O Ministério Público Federal instaurou um inquérito criminal para apurar se os brasileiros filmados cometeram o crime de injúria. A Procuradoria da República no Distrito Federal argumenta que a conduta dos envolvidos expos a mulher à humilhação pública por meio de um comportamento “nítidimanete machista e discriminatório”.

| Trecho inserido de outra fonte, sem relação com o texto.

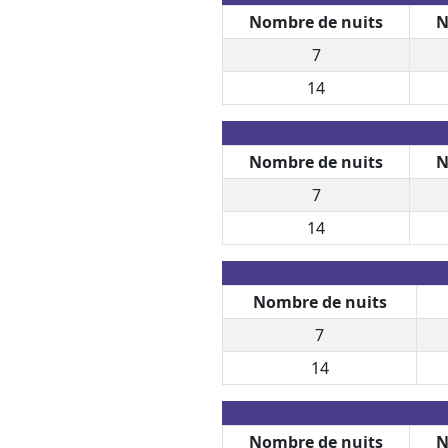
Nombre de nuits
N
7
14
Nombre de nuits
N
7
14
Nombre de nuits
7
14
Nombre de nuits
N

Apesar de o caso ter acontecido em território russo, a repercussão lá foi menor que no Brasil. O país sede da Copa do Mundo não tem legislação que criminalize o assédio sexual. Ainda assim, a ativista Alena Popova criou um abaixo-assinado, que já conta com a participação de 23 mil pessoas, para ser levada às autoridades russas e à Embaixada do Brasil na Rússia, exigindo a aplicação das leis que pune quem humilhe a honra ou a dignidade de outras pessoas.

Carolina Dieckmann
A Lei 12.737/20172, conhecida como a Lei Carolina Dieckmann versa sobre invasão de dispositivos tipificando os delitos ou crimes informáticos. Esse foi o primeiro passo da legislação brasileira para estabelecer a segurança jurídica no ambiente virtual. A atriz global Carolina Dieckmann teve o seu e-mail invadido e fotos de cunho pessoal divulgadas publicamente.

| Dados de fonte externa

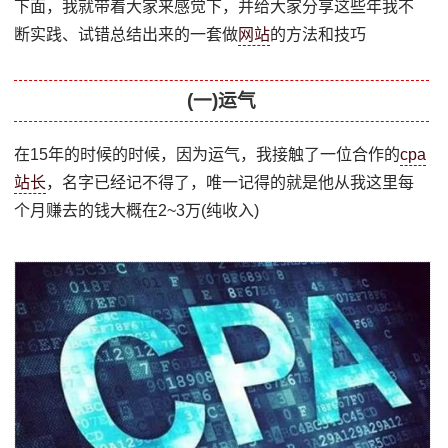
下面，我就带着大家来感觉下，并给大家分享这些年我不
断实践、试错总结出来的一套做
网站
的方法和技巧
(一)运气
在15年的时候的时候，因为运气，我接触了一位合作的
cpa
站长
，名字已经记不得了，唯一记得的就是他从我这里每
个月赚去的钱大概在2~3万(纯收入)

A atriz também foi vítima de extorsão para que a fotos não fossem vazadas online. “Na hora de realizar uma defesa sobre compartilhamento de fotos, a gente ressalta a existência dessa lei para enfatizar a questão do dano moral e de como a questão da privacidade, intimidade, imagem e honra são questões valorizadas pela sociedade e, portanto, protegidas pela legislação de alguma forma”, afirmou a advogada Paloma Mendes Saldanha.

O machismo se repete
As cenas de misoginia e machismo não é algo restrito ao comportamento dos brasileiros na Copa 2018. Além das imagens em que o ex-secretário de Turismo de Ipojuca o advogado Diego Valença Jatobá; o tenente da Polícia Militar de Santa Catarina Eduardo Nunes; o engenheiro civil Luciano Gil Mendes Coelho e o estudante Wallace Prado aparecem cantando palavras ofensivas a uma estrangeira, outros casos começaram a ganhar notoriedade.

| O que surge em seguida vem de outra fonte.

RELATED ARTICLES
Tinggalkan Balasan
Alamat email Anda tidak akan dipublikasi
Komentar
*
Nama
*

Em um vídeo que circula entre grupos de amigos argentinos, duas russas são ensinadas a se oferecer para fazer sexo oral com torcedores do país usando uma expressão vulgar corrente na Argentina. Um torcedor peruano também fez vídeo de mulheres russas e dinamarquesas com várias mensagens de cunho pornográfico.“A reação destes fatos foi mais de cunho social e no fundo vem à questão da educação do sul-americano. Se aqui no Brasil isso não poderia ocorrer, imagina lá fora. Enquanto turista, é necessário conhecer a cultura do país que está visitando, seus costumes, suas leis”, declarou o coordenador de Relações Internacionais da Universidade Estácio de Sá, Gustavo Delgado.